Periodic review of existing federal regulations is essential to a well-functioning regulatory system. Such reviews, among other things, are an essential tool for ensuring that existing regulations meet regulatory objectives without imposing undue burdens, that they have not been rendered obsolete by changing technology or market conditions, and that they do not require modification to address newly-identified regulatory gaps. Federal agencies conduct such reviews for a range of reasons and purposes. Retrospective reviews may be required by generally applicable or agency- or program-specific statutory provisions. Federal agencies also initiate review of existing regulations to, among other things comply with internal review policies, address changing technology or market conditions, or respond to public petitions.

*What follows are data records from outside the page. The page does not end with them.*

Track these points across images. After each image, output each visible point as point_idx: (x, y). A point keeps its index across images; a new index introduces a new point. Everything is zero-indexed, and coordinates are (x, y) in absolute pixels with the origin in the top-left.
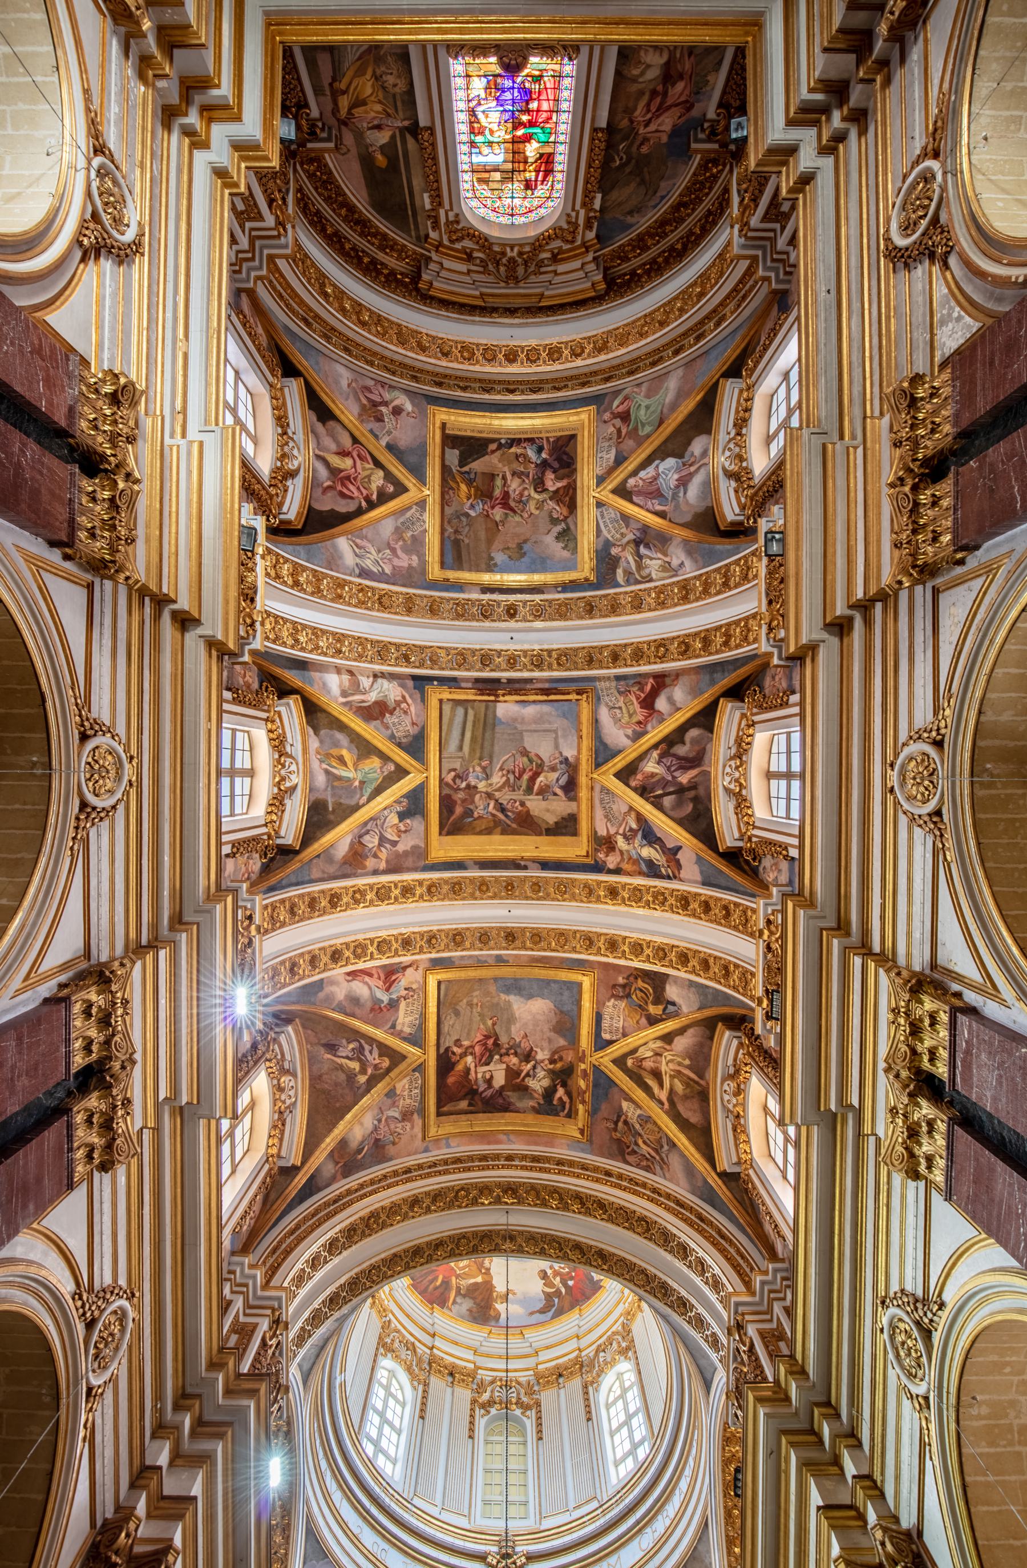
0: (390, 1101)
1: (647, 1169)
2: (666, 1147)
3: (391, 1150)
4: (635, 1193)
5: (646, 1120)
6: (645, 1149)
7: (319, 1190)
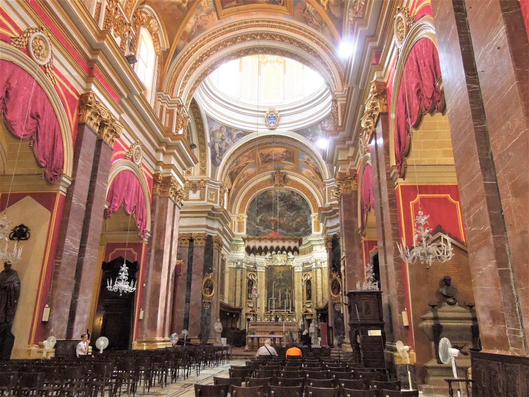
0: (199, 10)
1: (316, 29)
2: (324, 25)
3: (205, 27)
4: (310, 39)
5: (316, 13)
6: (315, 22)
7: (180, 51)
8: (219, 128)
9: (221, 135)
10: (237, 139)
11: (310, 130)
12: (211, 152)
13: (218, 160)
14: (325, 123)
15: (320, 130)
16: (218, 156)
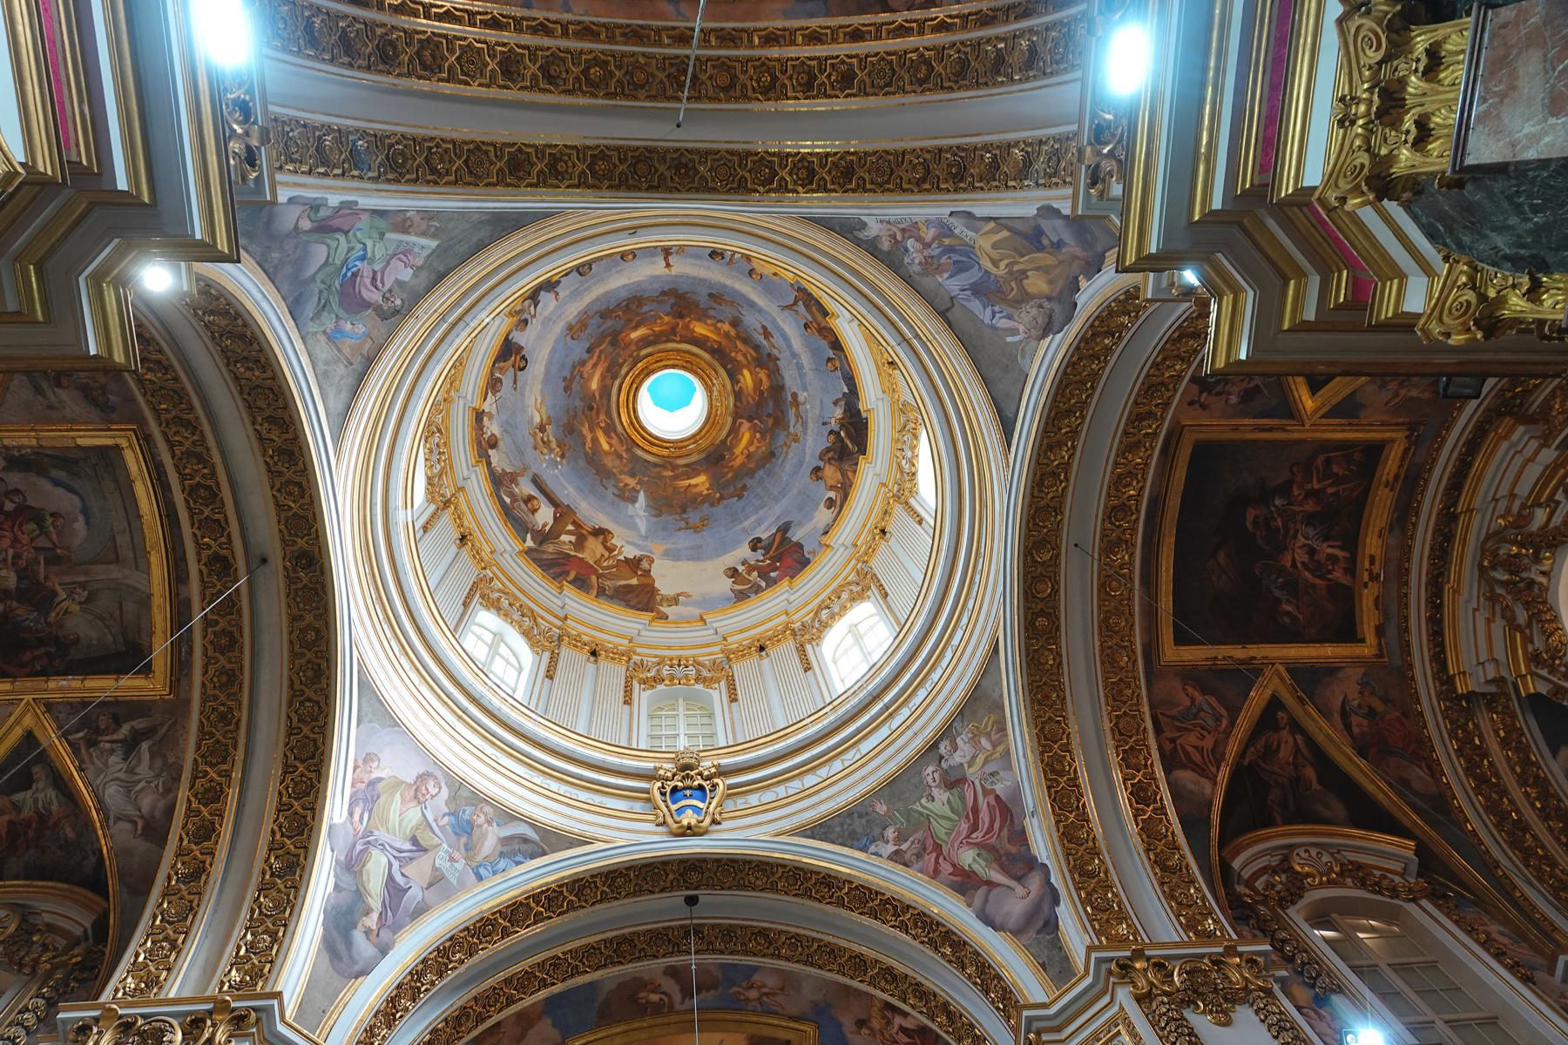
8: (410, 779)
9: (414, 815)
10: (502, 864)
11: (881, 808)
12: (337, 887)
13: (363, 947)
14: (955, 749)
15: (935, 792)
16: (372, 921)
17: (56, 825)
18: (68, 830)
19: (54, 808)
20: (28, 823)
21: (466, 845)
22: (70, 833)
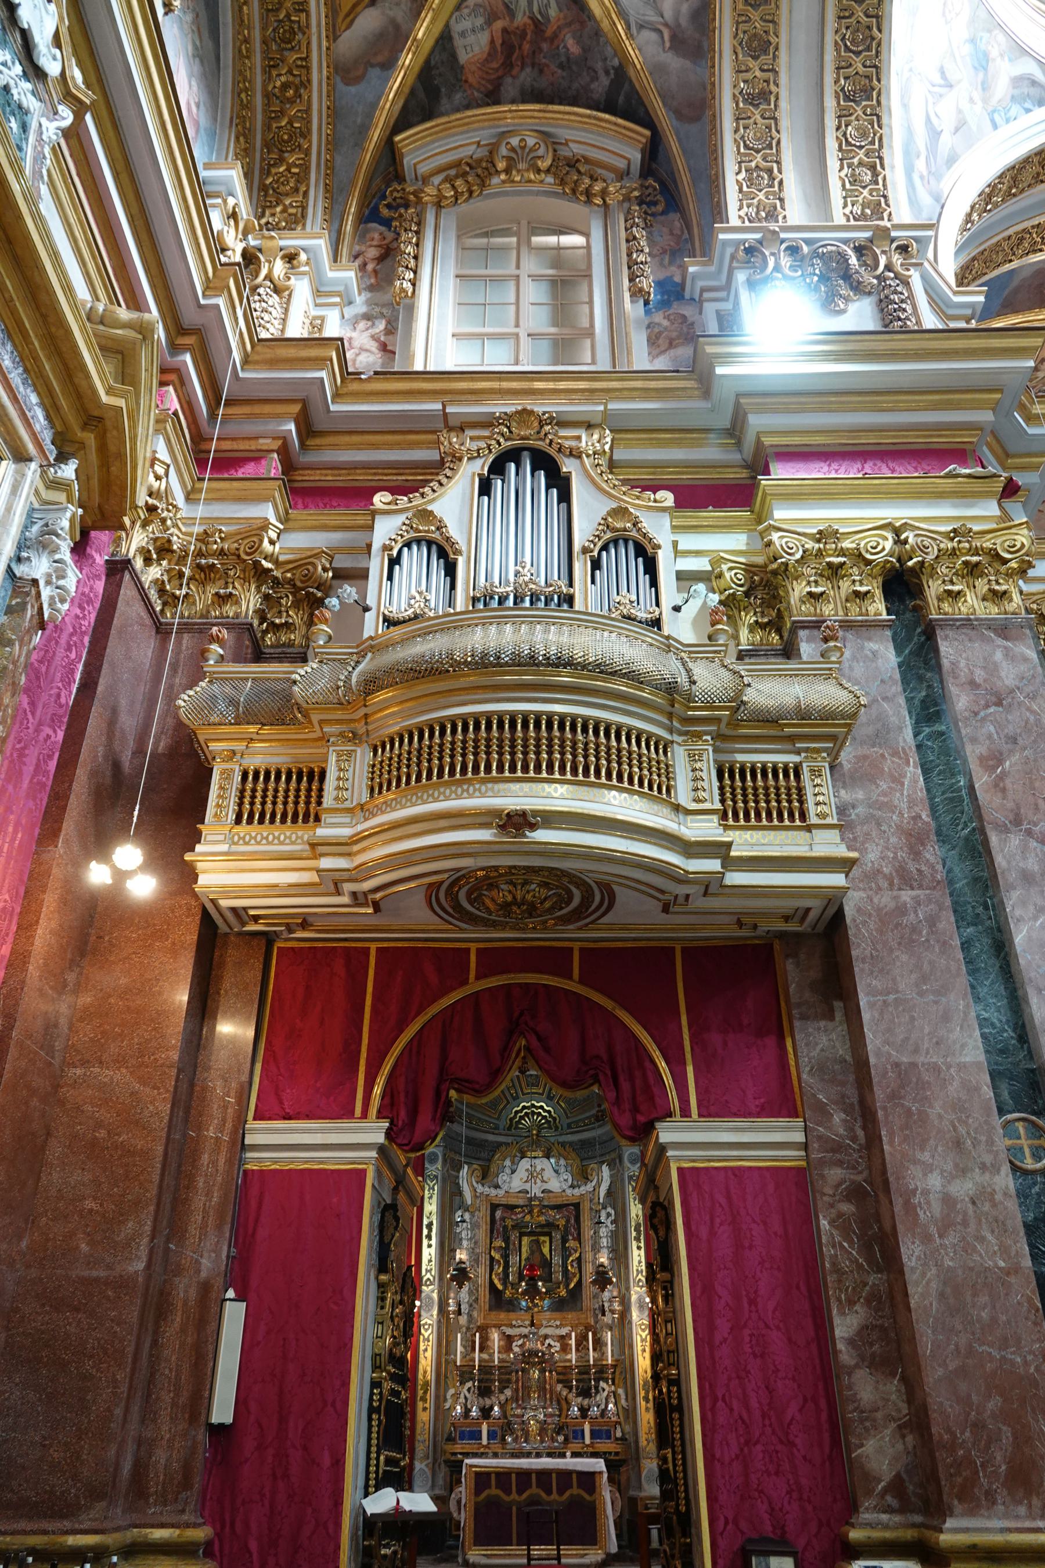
10: (1015, 109)
17: (555, 36)
18: (570, 42)
19: (553, 12)
20: (523, 35)
21: (983, 83)
22: (573, 46)
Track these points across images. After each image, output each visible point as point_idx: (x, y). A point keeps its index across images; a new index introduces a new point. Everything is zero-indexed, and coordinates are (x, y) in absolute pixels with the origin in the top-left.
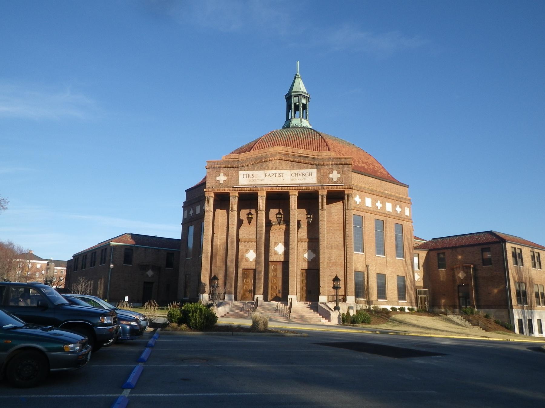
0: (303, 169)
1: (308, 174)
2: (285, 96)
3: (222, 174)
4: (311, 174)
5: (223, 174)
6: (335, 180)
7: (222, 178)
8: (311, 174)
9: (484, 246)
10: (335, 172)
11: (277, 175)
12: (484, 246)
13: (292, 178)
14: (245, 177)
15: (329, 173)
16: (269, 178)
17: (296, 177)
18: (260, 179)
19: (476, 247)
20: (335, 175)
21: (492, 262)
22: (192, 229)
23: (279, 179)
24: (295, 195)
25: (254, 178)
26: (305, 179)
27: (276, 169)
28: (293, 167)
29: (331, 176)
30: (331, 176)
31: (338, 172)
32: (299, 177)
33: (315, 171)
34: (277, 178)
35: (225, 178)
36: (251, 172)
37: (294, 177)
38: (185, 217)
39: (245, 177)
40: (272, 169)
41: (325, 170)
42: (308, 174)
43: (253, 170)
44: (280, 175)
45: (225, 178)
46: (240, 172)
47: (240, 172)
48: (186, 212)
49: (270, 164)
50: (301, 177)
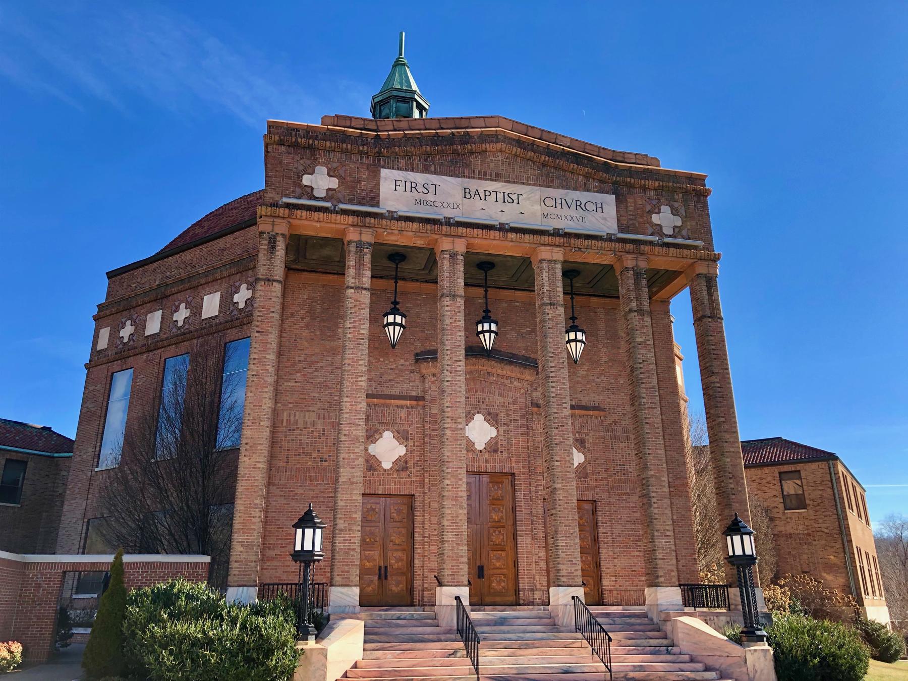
0: (576, 189)
1: (591, 207)
2: (374, 98)
3: (321, 170)
4: (599, 208)
5: (325, 170)
6: (668, 231)
7: (321, 181)
8: (599, 208)
9: (786, 468)
10: (665, 209)
11: (500, 196)
12: (786, 468)
13: (547, 211)
14: (400, 189)
15: (650, 212)
16: (479, 204)
17: (558, 211)
18: (450, 200)
19: (766, 470)
20: (665, 219)
21: (808, 502)
22: (122, 383)
23: (507, 207)
24: (555, 262)
25: (430, 197)
26: (584, 219)
27: (497, 177)
28: (547, 181)
29: (655, 219)
30: (655, 219)
31: (675, 212)
32: (565, 211)
33: (610, 200)
34: (500, 206)
35: (334, 183)
36: (419, 178)
37: (553, 210)
38: (103, 344)
39: (400, 189)
40: (483, 176)
41: (639, 202)
42: (591, 207)
43: (426, 170)
44: (508, 199)
45: (334, 183)
46: (384, 172)
47: (384, 172)
48: (105, 333)
49: (476, 162)
50: (572, 212)
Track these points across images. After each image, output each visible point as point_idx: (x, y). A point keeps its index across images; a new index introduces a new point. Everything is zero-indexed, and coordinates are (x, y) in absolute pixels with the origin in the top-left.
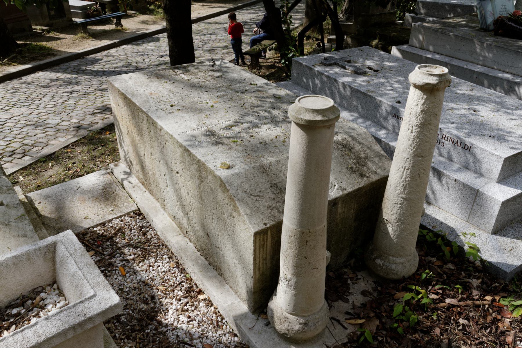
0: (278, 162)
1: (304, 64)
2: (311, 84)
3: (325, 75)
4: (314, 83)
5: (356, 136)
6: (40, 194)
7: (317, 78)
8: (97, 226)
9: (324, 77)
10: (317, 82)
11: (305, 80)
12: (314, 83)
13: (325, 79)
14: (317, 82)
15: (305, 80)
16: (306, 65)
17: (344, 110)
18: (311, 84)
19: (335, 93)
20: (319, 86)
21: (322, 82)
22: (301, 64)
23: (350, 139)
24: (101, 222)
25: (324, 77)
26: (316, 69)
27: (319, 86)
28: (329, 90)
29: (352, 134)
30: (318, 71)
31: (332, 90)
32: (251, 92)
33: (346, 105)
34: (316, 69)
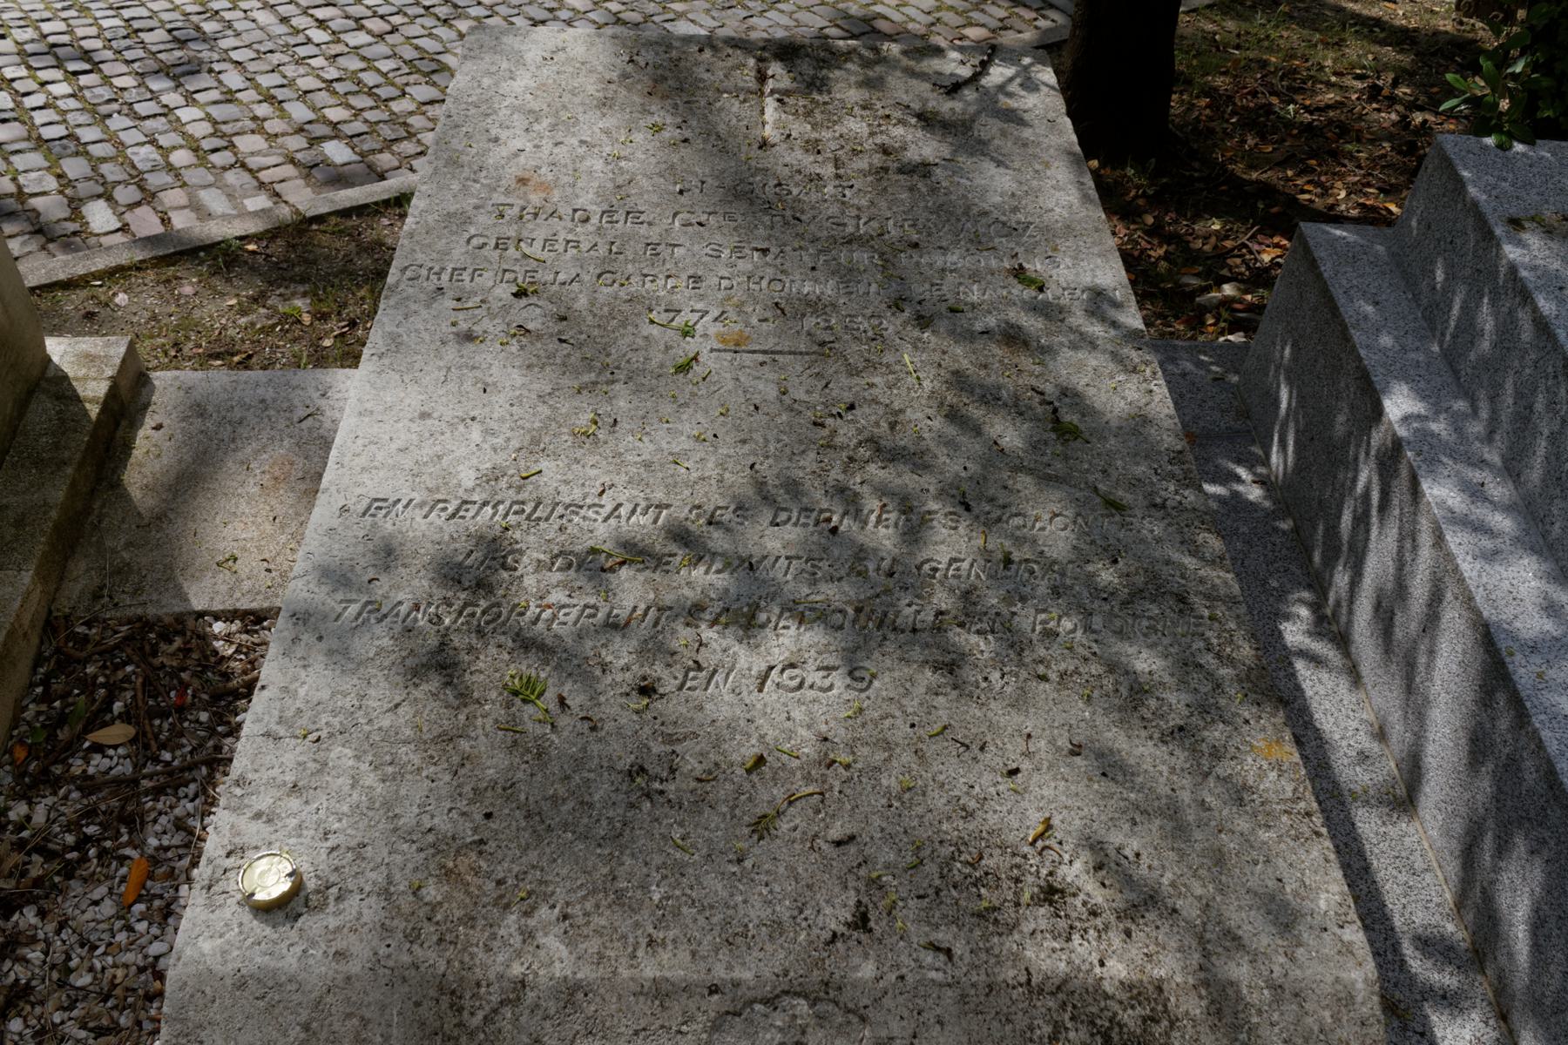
0: (571, 993)
1: (1472, 191)
2: (1456, 311)
3: (1535, 309)
4: (1469, 312)
5: (1259, 996)
6: (188, 390)
7: (1493, 303)
8: (229, 616)
9: (1524, 316)
10: (1487, 321)
11: (1440, 276)
12: (1469, 312)
13: (1527, 333)
14: (1487, 321)
15: (1440, 276)
16: (1475, 204)
17: (1534, 550)
18: (1456, 311)
19: (1536, 433)
20: (1485, 345)
21: (1507, 330)
22: (1460, 184)
23: (1192, 1006)
24: (255, 605)
25: (1524, 316)
26: (1511, 252)
27: (1485, 345)
28: (1519, 395)
29: (1239, 971)
30: (1513, 269)
31: (1530, 407)
32: (969, 336)
33: (1556, 529)
34: (1511, 252)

Overlaid on top of these statutory requirements and agency practices are presidential review directives. Indeed, in recognition of the central importance of regulatory review, every presidential administration over the past three decades has directed federal agencies —through executive orders (EO) or other presidential initiatives—to engage in retrospective review. For instance, President Reagan convened a task force on regulatory relief whose mandate included making changes to existing regulations. Similarly, in EO 12,866, President Clinton required federal agencies to formulate a program to “periodically review” existing regulations.